[RESPONDED] SSD Does not Wake up After Suspend - AMD

Ablomme · January 30, 2024, 8:05am

Hi everyone,

I have been facing a weird issue ever since I got my laptop where occasionally waking up from suspend will not properly wake up the SSD.
This causes the filesystem to become read-only, the DE will start showing visual bugs, programs will not run, and shutting down will not work: you will have to hard reset.

I am running Arch with kernel 6.7.2, BIOS 3.0.3.
My SSD in the SK Hynix P41 Platinum.

I’m not sure if this issue is specific to framework, or if it’s an issue with my SSD. I would like to know if anyone else is also facing similar issues.

The weird thing is that this issue does not happen consistently: suspend works the vast majority of times.

journalctl only displays the following entry:

Jan 29 12:04:58 PC systemd-sleep[7851]: Performing sleep operation ‘suspend’…

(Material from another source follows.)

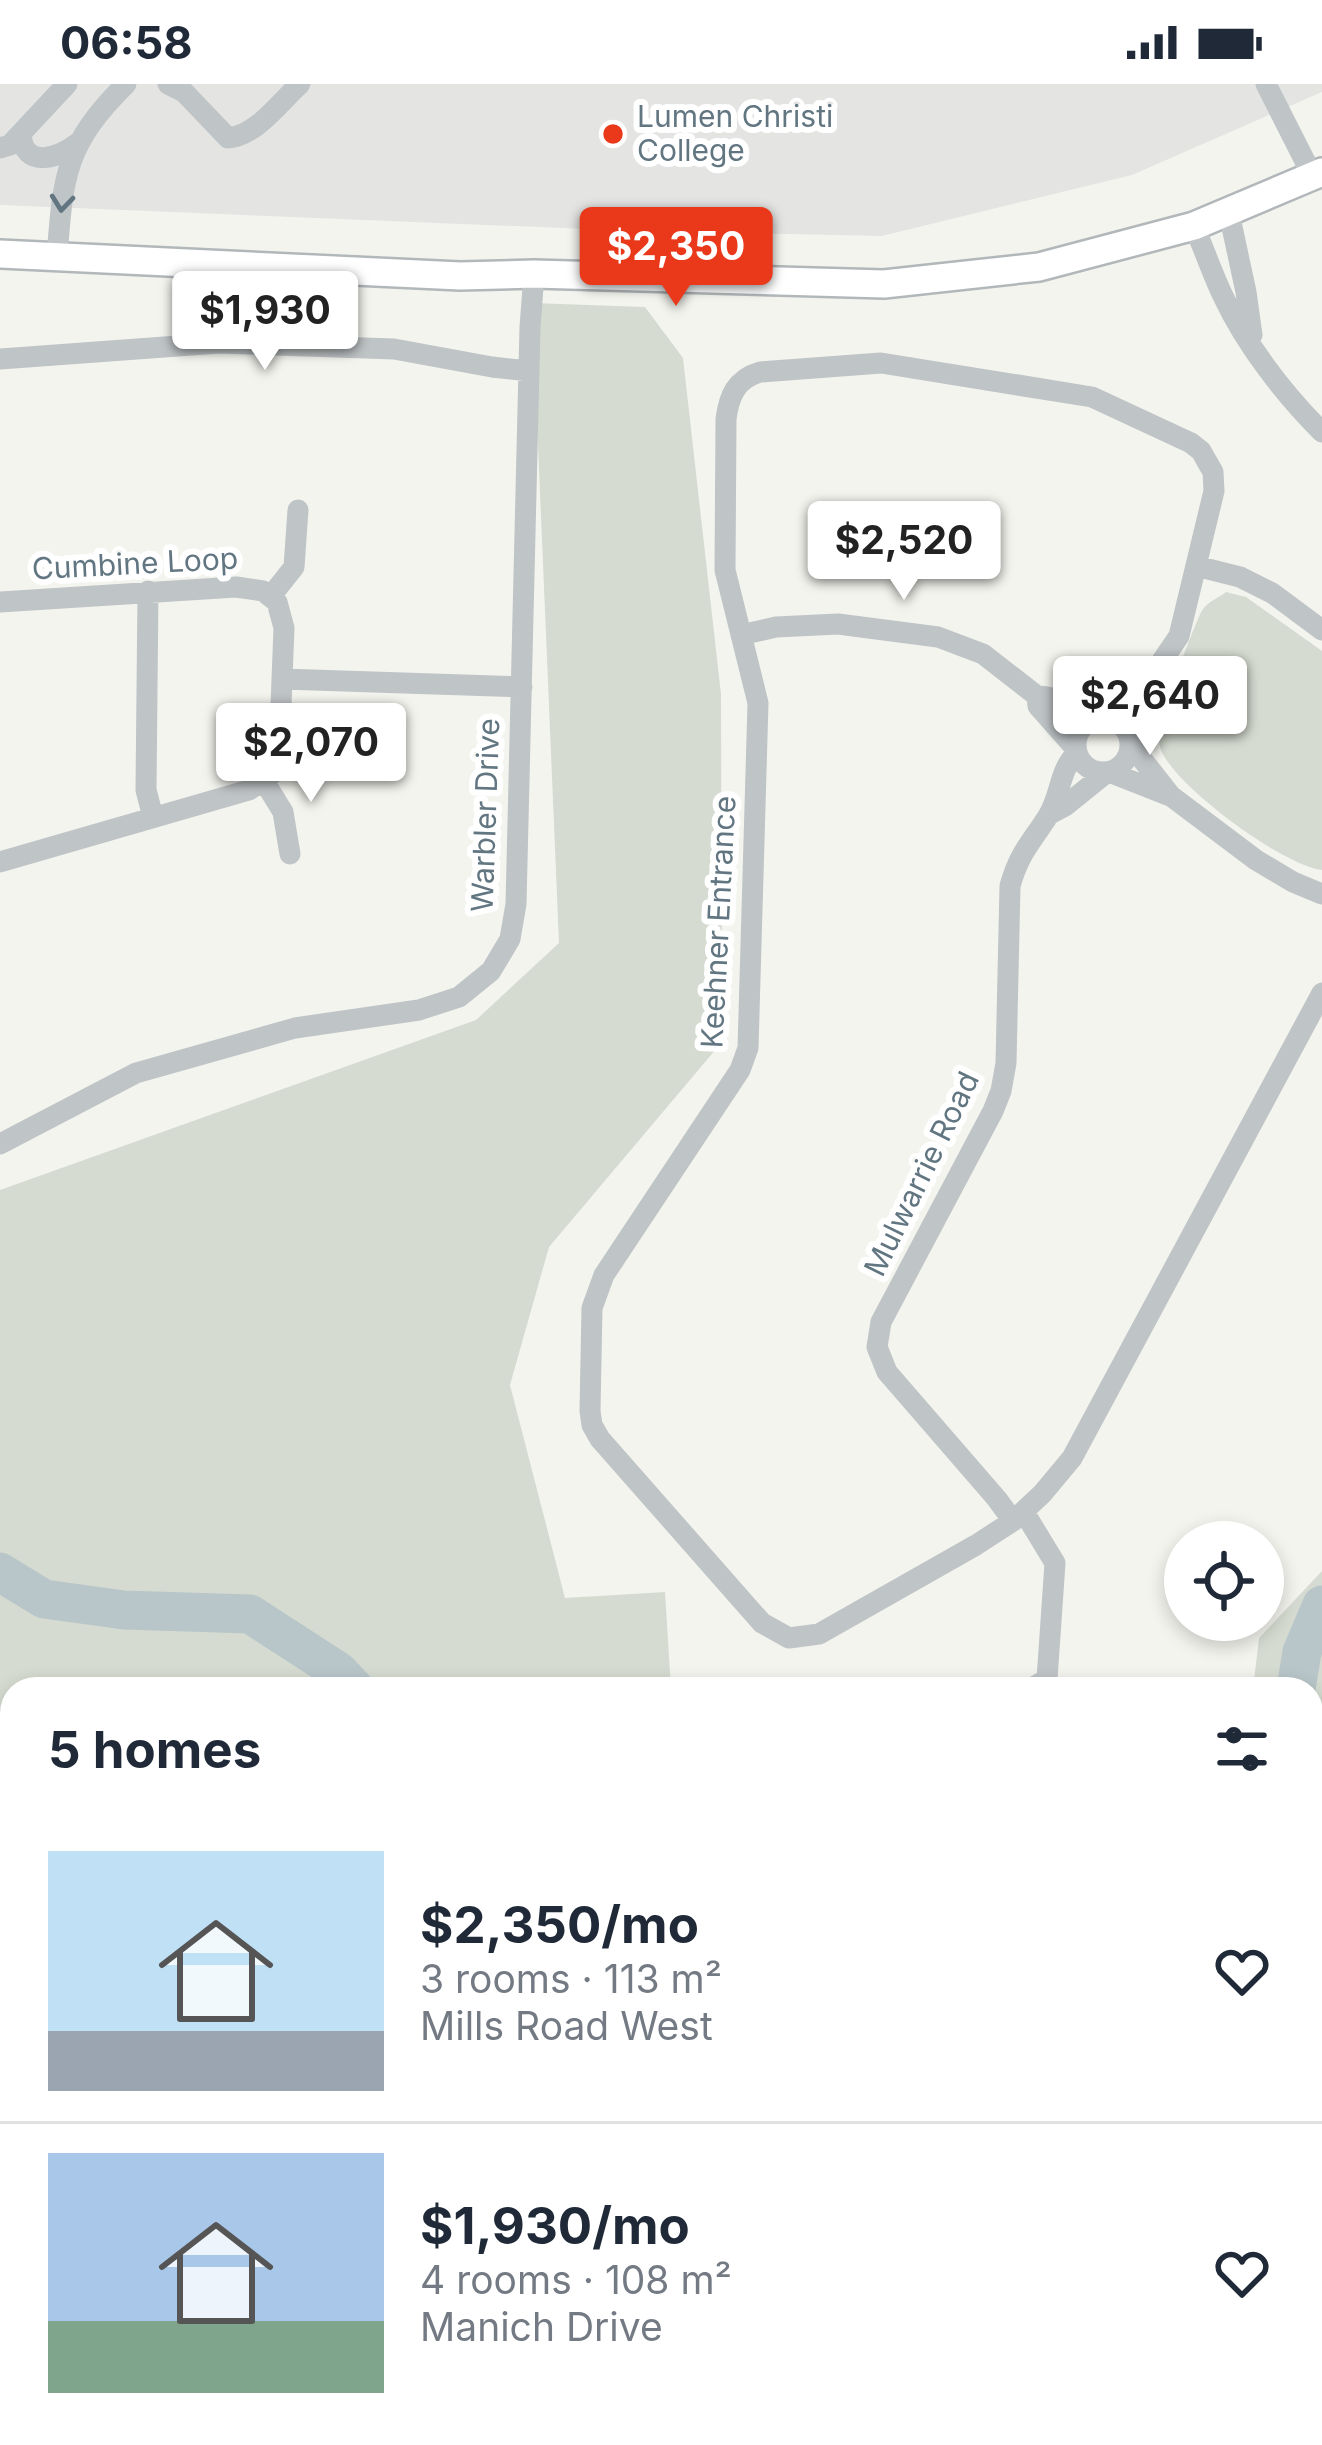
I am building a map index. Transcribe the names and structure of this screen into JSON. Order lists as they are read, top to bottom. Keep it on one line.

This is the last entry from the boot, so obviously logs are missing since the SSD is not operational until I reset.

I have found a similar post here in 2022 which I believe is the same issue, but occurring on a Sabrent SSD and Intel 11th gen: [TRACKING] Resuming from deep sleep fails on Linux (SSD unresponsive?)

Additionally, I have found a solution on the Arch wiki about what I believe is the same problem: Solid state drive/NVMe - ArchWiki

Which says to add

amd_iommu=off

to the kernel parameters. I know there have been some issues with iommu, so I will be doing this and I’ll report back if it is still happening. I am just creating this post to see if anyone else is experiencing similar issues.

Matt_Hartley · January 30, 2024, 11:28pm

We have not actively tested this against Arch, however, most Arch threads dealing with kernel issues seem to land on this - use linux-lts.

See if it happens there as well.

lbkNhubert · January 31, 2024, 1:56am

Same drive, arch on 11th gen intel, kernel 6.7.2-arch1-1, kernel parameter (apparently not to be used on AMD) nvme.noacpi=1, no issues. So this seems possibly to be AMD and distro related.

jared_kidd · January 31, 2024, 4:58am

Arch is also my preferred Linux distro and I really hope we don’t have similar issues on the 16. I’d much rather Framework fix buggy firmware instead of having to work around them with kernel options and module blacklisting.

That said, one of the reasons more popular distros like Ubuntu appear to work better is because they include a vast majority of these buggy firmware workarounds out of the gate. Take a look at all the modules blacklisted by default on an Ubuntu system for example.

I wish Framework tested on the more “pure” distros like (Debian, Arch, etc) so that potential issues aren’t hidden with existing workarounds.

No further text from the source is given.